- _WHAT YOU SHOULD DO_: Copy nothing from the entries below except the lines from the one containing "right shoulder: (310, 757)" through the one containing "right eye: (508, 773)", and copy those exactly.

______

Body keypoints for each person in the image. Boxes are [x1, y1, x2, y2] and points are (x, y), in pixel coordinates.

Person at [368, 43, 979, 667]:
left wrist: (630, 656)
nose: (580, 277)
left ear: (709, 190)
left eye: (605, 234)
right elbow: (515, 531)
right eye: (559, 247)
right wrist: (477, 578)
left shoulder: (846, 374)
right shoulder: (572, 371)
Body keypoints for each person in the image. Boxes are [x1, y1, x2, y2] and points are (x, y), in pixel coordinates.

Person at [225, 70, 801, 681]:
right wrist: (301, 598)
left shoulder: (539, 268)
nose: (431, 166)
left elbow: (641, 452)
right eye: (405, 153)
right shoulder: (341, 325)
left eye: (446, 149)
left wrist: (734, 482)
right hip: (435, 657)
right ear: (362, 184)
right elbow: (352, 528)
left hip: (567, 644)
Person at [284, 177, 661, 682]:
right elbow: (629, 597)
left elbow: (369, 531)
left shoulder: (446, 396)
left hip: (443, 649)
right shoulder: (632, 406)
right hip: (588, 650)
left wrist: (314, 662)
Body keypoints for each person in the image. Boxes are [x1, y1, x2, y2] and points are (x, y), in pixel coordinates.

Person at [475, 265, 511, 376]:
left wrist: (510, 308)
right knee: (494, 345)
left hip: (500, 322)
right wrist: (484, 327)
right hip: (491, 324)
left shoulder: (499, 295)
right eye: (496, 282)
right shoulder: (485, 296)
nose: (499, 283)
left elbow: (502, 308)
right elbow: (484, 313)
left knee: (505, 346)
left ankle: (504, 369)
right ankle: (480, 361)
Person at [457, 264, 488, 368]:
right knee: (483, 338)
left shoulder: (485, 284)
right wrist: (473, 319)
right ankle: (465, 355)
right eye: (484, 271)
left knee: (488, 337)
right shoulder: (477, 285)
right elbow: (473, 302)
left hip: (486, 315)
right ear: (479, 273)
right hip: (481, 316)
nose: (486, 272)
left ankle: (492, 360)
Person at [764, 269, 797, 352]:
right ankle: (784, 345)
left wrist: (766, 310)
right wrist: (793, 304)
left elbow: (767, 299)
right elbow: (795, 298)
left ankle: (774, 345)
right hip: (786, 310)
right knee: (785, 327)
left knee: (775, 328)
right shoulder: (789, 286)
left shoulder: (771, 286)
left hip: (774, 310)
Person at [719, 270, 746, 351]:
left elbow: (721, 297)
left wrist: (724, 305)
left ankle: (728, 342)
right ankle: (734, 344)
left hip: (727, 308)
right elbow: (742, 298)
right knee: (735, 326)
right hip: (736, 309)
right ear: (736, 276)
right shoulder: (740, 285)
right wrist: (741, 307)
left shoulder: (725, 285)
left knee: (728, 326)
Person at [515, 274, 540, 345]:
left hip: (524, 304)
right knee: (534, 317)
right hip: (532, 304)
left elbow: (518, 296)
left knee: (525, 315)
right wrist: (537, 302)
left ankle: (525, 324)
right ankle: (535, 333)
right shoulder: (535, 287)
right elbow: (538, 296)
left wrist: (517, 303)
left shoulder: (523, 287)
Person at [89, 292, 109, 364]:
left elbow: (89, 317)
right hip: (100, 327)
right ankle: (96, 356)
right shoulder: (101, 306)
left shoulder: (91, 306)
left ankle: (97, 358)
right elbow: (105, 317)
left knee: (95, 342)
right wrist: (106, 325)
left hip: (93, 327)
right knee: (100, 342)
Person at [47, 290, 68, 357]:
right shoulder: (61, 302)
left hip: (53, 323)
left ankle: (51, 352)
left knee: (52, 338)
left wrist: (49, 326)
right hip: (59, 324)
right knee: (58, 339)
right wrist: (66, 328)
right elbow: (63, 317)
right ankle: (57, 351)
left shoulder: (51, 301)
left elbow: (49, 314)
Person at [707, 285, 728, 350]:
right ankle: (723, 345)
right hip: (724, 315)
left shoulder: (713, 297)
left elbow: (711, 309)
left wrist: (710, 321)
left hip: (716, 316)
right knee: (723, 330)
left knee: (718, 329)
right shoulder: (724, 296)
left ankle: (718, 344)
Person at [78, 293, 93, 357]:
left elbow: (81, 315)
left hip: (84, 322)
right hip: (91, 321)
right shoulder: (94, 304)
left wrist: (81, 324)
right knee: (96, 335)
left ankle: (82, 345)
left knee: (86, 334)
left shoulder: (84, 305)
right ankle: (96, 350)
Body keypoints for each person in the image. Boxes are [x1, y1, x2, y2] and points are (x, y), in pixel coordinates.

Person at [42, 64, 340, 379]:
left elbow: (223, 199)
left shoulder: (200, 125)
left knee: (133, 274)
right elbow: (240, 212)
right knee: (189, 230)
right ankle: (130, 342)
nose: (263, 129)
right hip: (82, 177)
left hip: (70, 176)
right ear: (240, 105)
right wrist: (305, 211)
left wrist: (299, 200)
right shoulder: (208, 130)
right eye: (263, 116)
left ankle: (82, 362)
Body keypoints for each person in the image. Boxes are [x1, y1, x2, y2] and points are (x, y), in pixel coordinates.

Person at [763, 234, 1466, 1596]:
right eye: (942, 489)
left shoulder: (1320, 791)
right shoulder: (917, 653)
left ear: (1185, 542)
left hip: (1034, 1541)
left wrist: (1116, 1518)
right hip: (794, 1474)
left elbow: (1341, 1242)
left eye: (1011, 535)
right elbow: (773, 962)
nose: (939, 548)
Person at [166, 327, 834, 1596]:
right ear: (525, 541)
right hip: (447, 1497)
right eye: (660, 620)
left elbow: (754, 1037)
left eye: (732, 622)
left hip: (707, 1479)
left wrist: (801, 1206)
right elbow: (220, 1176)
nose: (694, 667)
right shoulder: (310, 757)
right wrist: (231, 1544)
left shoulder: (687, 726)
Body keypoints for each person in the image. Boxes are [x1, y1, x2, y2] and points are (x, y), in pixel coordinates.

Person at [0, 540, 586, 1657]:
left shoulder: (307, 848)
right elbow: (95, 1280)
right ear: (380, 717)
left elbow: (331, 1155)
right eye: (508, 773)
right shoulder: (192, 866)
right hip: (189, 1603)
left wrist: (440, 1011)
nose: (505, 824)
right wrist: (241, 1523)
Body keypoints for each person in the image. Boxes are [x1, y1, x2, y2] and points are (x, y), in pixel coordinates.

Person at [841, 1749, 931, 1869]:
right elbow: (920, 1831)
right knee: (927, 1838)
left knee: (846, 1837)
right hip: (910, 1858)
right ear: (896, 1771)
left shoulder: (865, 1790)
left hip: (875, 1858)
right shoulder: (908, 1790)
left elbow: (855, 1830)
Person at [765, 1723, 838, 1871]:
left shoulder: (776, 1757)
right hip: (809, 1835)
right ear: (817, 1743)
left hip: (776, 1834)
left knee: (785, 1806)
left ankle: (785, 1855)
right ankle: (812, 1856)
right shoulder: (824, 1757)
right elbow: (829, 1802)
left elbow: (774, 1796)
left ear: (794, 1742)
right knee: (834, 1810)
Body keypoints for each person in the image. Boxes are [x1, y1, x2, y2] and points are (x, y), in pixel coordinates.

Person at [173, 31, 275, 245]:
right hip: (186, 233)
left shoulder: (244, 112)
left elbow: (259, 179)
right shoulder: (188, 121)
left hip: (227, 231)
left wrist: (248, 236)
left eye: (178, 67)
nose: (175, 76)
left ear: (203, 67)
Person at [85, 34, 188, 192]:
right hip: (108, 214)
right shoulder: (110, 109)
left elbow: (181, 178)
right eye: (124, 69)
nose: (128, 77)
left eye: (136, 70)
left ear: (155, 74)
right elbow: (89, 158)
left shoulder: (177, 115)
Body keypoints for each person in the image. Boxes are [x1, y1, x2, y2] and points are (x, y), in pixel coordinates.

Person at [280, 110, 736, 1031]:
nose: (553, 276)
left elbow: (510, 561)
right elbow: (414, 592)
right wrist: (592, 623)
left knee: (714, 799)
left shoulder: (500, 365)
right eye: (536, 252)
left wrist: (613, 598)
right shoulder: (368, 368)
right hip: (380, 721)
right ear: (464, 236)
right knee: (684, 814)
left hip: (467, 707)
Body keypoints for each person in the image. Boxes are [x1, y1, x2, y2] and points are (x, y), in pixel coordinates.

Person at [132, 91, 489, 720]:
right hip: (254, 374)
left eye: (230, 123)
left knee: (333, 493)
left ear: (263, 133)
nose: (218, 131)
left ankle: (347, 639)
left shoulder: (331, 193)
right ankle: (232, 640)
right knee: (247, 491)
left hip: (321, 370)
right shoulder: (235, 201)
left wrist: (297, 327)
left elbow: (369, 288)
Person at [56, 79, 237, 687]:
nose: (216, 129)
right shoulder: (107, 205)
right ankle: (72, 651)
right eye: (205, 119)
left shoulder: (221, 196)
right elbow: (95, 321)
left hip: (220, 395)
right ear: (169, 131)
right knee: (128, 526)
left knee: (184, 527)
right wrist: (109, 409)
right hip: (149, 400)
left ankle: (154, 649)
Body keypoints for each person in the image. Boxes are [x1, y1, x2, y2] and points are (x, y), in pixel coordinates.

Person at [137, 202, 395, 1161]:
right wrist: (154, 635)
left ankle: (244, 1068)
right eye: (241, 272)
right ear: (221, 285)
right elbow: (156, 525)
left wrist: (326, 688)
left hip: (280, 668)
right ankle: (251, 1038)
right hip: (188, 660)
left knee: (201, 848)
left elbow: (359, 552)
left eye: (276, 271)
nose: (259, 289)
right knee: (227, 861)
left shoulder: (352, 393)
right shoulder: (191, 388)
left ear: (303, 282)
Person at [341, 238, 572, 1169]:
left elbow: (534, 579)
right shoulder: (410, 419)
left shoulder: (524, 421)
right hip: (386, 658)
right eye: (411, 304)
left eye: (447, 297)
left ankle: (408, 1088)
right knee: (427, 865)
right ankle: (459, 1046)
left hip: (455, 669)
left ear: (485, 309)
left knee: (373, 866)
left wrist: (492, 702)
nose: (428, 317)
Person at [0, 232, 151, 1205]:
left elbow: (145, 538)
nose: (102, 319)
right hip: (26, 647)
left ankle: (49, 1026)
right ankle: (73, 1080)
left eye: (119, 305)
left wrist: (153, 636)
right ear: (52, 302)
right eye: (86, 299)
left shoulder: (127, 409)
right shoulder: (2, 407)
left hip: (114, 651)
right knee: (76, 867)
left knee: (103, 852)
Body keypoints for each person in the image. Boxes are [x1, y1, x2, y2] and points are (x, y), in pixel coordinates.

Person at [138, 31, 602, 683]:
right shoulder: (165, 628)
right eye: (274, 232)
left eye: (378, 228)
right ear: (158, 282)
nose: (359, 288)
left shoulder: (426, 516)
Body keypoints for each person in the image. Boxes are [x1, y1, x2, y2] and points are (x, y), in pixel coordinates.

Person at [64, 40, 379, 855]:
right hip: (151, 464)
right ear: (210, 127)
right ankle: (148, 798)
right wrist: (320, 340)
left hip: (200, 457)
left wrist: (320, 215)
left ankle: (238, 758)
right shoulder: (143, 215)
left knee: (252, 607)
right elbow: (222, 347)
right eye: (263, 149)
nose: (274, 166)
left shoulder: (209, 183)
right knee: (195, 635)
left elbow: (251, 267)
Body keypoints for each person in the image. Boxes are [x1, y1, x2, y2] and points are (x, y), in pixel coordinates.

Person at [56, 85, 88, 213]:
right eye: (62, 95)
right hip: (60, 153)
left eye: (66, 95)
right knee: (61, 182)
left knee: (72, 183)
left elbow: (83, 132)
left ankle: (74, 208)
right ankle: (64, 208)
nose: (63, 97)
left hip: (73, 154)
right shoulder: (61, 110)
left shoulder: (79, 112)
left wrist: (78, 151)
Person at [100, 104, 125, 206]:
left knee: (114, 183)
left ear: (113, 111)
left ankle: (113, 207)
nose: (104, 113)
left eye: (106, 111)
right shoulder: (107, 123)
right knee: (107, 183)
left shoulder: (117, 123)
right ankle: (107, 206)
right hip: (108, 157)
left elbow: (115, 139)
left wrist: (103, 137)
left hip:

______

- _COMPLETED EXERCISE_:
right shoulder: (310, 757)
right wrist: (231, 1544)
left shoulder: (687, 726)
Body keypoints for each person in the image. Boxes are [x1, y1, x2, y2] and points are (x, y), in pixel coordinates.

Person at [0, 540, 586, 1657]:
left shoulder: (307, 848)
right elbow: (95, 1280)
right ear: (380, 717)
left elbow: (331, 1155)
right eye: (508, 773)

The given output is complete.